▶ **TO-DO LIST**:
1. Transcribe the article on clothing retailers word for word, everything from "How people buy" down to "their higher costs.".
2. List every London Stock Exchange ticker symbol given in the article on clothing retailers, each with the company it belongs to.
── QUOTED TEXT ──
Should You Buy ASOS plc & N Brown Group plc Instead Of Debenhams Plc & Sports Direct International Plc?

How people buy their clothes has changed vastly in recent years, with online becoming increasingly popular due to its convenience, choice and ease of use. As a result, online fashion retailers such as ASOS (LSE: ASC) and N Brown (LSE: BWNG) have enjoyed a considerable amount of success, with their lack of store footprint (or only small number of stores in N Brown’s case) helping them to keep costs to a minimum and maintain relatively high margins.

On the flip side, traditional retailers such as Debenhams (LSE: DEB) and Sports Direct (LSE: SPD) have enjoyed mixed success in recent years. Although they also have a significant online presence, they continue to have relatively large estates and, looking ahead, may find it more difficult to compete with online retailers due to their higher costs.

So, should you ditch the likes of Debenhams and Sports Direct in favour of online retailers such as ASOS and N Brown? Or, do traditional retailers offer better investment prospects than online-focused companies?


As mentioned, Sports Direct and Debenhams have performed very differently in recent years, with the former going from strength to strength as shoppers have become more price conscious, while Debenhams has seen its shoppers desert it for cheaper alternatives as the credit crunch has squeezed disposable incomes. As such, Debenhams now trades on a very appealing price to earnings (P/E) ratio of 10.7, while Sports Direct has a P/E ratio of 17.3.
───
── DATA EXTRACT ──
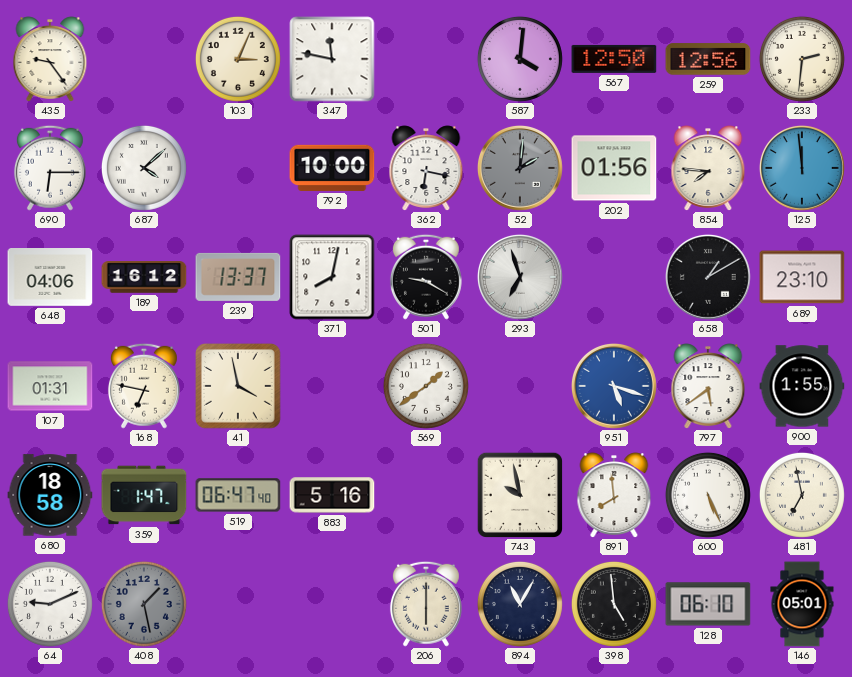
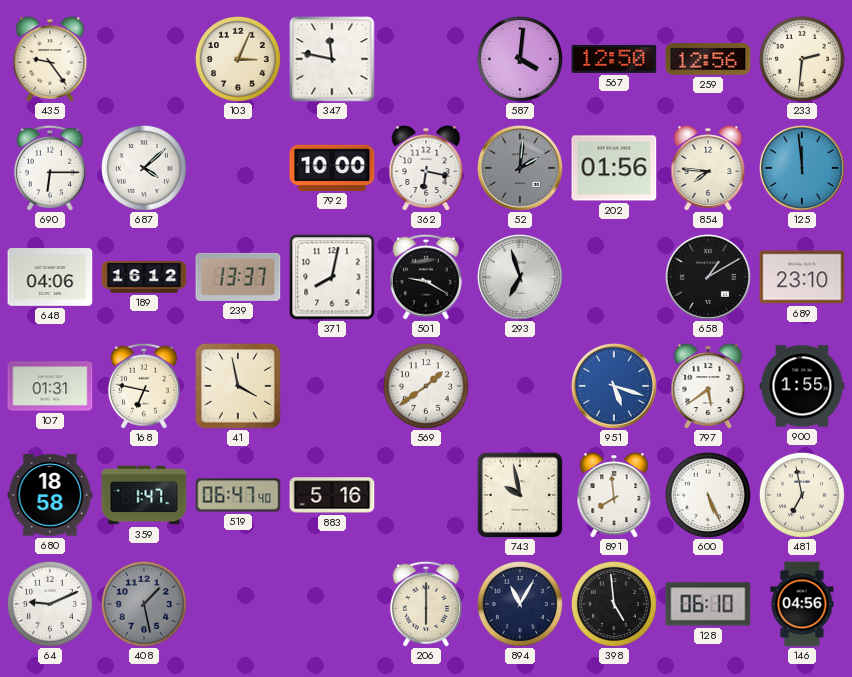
146: 05:01 -> 04:56
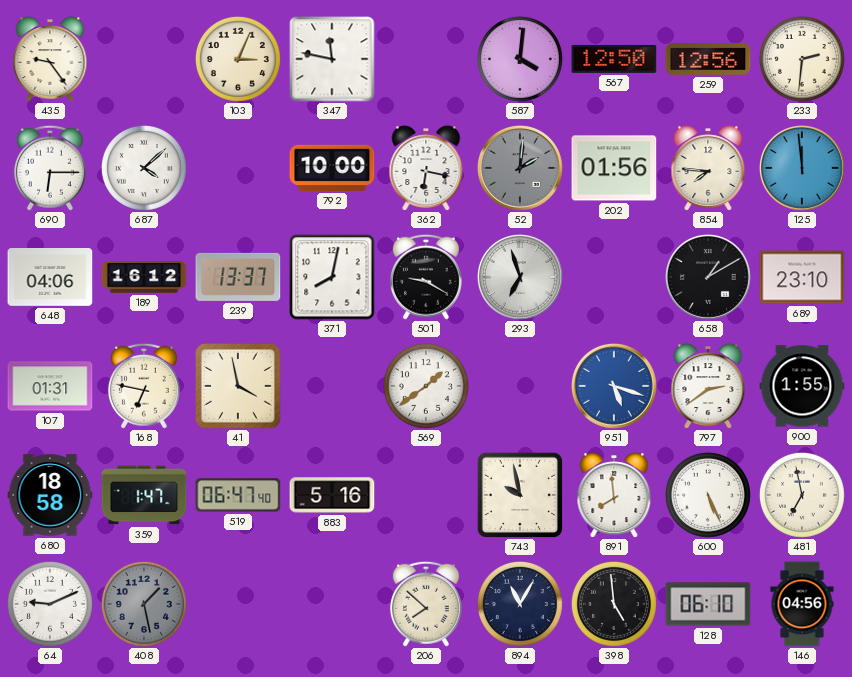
797: 5:39 -> 2:39
206: 6:00 -> 7:52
───
▶ **ANSWERS FOR THE EXERCISE**:
1.
How people buy their clothes has changed vastly in recent years, with online becoming increasingly popular due to its convenience, choice and ease of use. As a result, online fashion retailers such as ASOS (LSE: ASC) and N Brown (LSE: BWNG) have enjoyed a considerable amount of success, with their lack of store footprint (or only small number of stores in N Brown’s case) helping them to keep costs to a minimum and maintain relatively high margins.

On the flip side, traditional retailers such as Debenhams (LSE: DEB) and Sports Direct (LSE: SPD) have enjoyed mixed success in recent years. Although they also have a significant online presence, they continue to have relatively large estates and, looking ahead, may find it more difficult to compete with online retailers due to their higher costs.

2.
- ASC: ASOS
- BWNG: N Brown
- DEB: Debenhams
- SPD: Sports Direct